Trade groups such as the Independent Community Bankers of America (ICBA) have consistently pushed back against the acquisition of banks by credit unions, arguing credit unions’ tax-exempt status allows them to offer a higher purchase price than banks can, and lets them grow more freely.

Premier CEO Chris Maher told American Banker the bank is disappointed with the ruling but remains confident that “a proper interpretation of Nebraska law will overturn the decision.”

Jim Titus, the hearing officer in the GreenState case, wrote Dec. 30 that “there is difficulty in finding in the statutes the authority of a bank to sell substantially all of its assets as being an incidental power to the carrying on of the business of banking, since Premier is not going to be carrying on the business of banking, but rather terminating it.”

Premier asserted that Nebraska law provides specifically for the power of a national bank to transfer assets to any non-insured bank or institution in consideration of the assumption of liabilities for any portion of the deposits made in such insured depository institution.

“However, that is not precisely how the statute reads,” Titus wrote. “Instead, it is a provision where the statute says no insured depository institution shall take such action except with the prior written approval of the [Federal Deposit Insurance Corp.]. 

“Otherwise … there are provisions for circumstances whereby the FDIC shall not approve the transaction and it includes factors to take into consideration such as the financial and managerial resources and future prospects of the existing and proposed institutions, the convenience and needs of the community to be served and the risk to the stability of the United States banking or financial system,” Titus wrote. “This is not an empowerment statute, but rather a statute dealing with circumstances where approvals are necessary with the FDIC and where they are not.”

Legislators in GreenState’s home state, too, propelled a measure in 2021 to prevent state-chartered credit unions from buying banks.
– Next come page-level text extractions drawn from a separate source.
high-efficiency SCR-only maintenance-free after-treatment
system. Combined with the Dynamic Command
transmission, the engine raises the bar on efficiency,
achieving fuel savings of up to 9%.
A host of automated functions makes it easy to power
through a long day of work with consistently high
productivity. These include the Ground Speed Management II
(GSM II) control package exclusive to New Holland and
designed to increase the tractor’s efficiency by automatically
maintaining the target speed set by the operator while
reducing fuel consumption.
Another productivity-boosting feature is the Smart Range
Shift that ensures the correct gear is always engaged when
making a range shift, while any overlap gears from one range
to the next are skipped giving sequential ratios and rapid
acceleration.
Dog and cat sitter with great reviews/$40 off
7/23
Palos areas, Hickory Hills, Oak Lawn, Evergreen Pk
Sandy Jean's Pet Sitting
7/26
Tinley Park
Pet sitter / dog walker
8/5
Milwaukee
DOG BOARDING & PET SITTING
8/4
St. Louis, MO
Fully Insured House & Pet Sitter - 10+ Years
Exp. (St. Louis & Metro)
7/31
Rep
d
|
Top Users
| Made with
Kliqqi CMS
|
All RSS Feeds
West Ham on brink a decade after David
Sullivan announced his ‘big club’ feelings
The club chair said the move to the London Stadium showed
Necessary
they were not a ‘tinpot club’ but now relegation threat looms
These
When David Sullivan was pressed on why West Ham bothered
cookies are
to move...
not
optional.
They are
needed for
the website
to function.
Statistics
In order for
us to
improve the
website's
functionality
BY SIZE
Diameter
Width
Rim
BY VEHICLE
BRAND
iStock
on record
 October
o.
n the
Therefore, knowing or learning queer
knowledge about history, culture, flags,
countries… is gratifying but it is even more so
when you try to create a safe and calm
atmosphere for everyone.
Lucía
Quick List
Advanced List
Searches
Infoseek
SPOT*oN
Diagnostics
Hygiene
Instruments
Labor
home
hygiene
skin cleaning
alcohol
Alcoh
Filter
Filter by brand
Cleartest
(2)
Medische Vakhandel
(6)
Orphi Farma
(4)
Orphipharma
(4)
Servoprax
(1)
The bill died after passing out of the Iowa Senate Committee on Commerce, reported.

Bank trade groups bristled last year at another proposed bank acquisition by a credit union — Florida-based VyStar’s $195.7 million April deal to buy Georgia-based Heritage Southeast Bank.  

“VyStar has either closed, moved, sold or consolidated half of the branches acquired” from a bank acquisition the credit union undertook in 2019, the ICBA and the Community Bankers Association of Georgia wrote in a joint letter in May. 

VyStar and Heritage in October agreed to postpone — from Dec. 31 to Feb. 28 — the date by which they can terminate the proposed deal between them, noting the transaction still requires approval from the FDIC, the National Credit Union Administration (NCUA), the Georgia Department of Banking and Finance and the Florida Office of Financial Regulation.